Bell Hooks also shows us the idea of questioning what is around and standing up. She wrote about how difficult it was for a woman in the black rights movement and also the feminist movement; they were excluded and silenced from both. Horrifically, white and black men seemed to, at one point in American history, agree on voting rights from black men to the exclusion of all women. Surely, white women attacked black feminists for ‘focusing on race’ while black men attacked black feminists for ‘focusing on sex’ too much. One cannot help but look in admiration towards Hooks, Lorde, and so many other activists who, at the peak of the movement stood up and called out their movement for not looking out for them, and also helping the movement in becoming more inclusive as a whole.

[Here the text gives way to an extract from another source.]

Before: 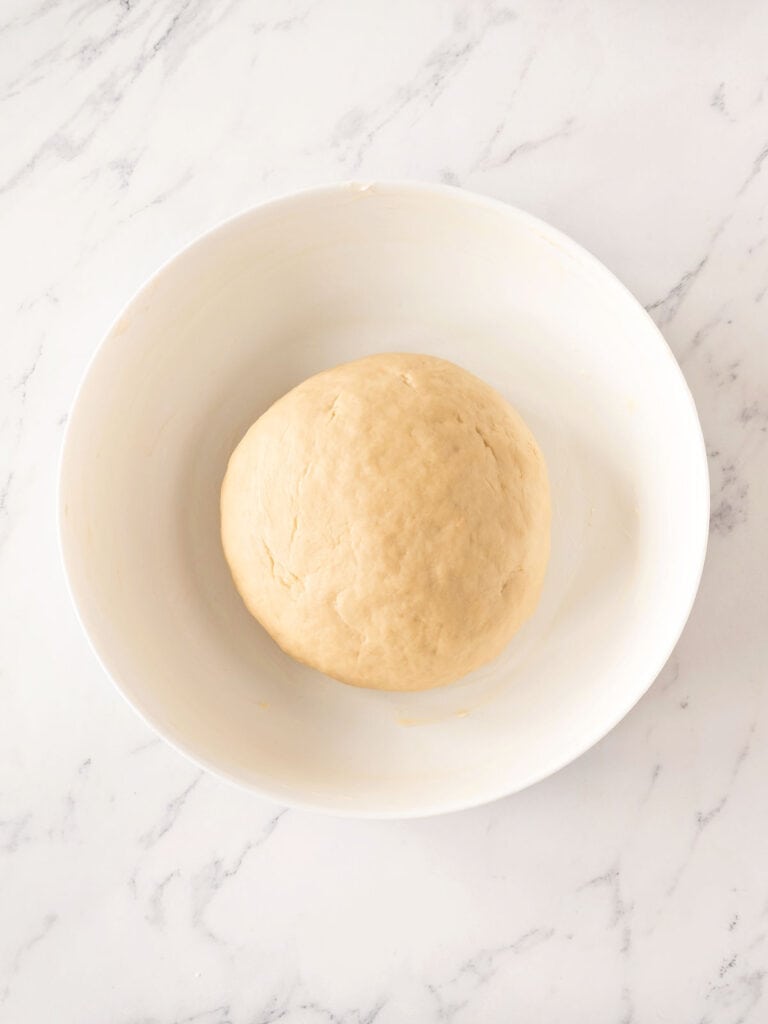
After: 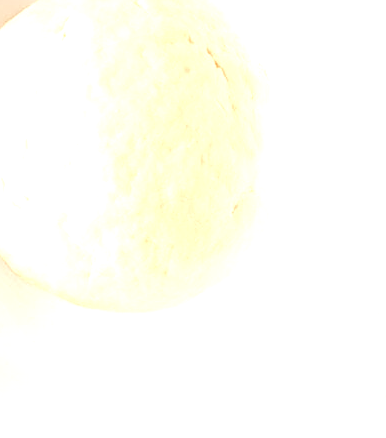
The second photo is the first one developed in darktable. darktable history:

The black radical tradition is one of not accepting the status quo. The struggle is always evolving and constantly including more people as the fight takes a step further and further. Decades ago, who would have thought that white people would also join and support black activists -as we see with black lives matters. Times were such; black rights movements would not have even accepted white people into the fold, perhaps rightly so. Is it a betrayal of the past to evolve like this? What about opposing guns in general compared to the Black Panthers’ carrying and displaying of arms in the 60s? Whether or not it is a betrayal of the past, I can’t say; but what is important is that it is different, it has evolved, and it has refused to continue along with the same tide.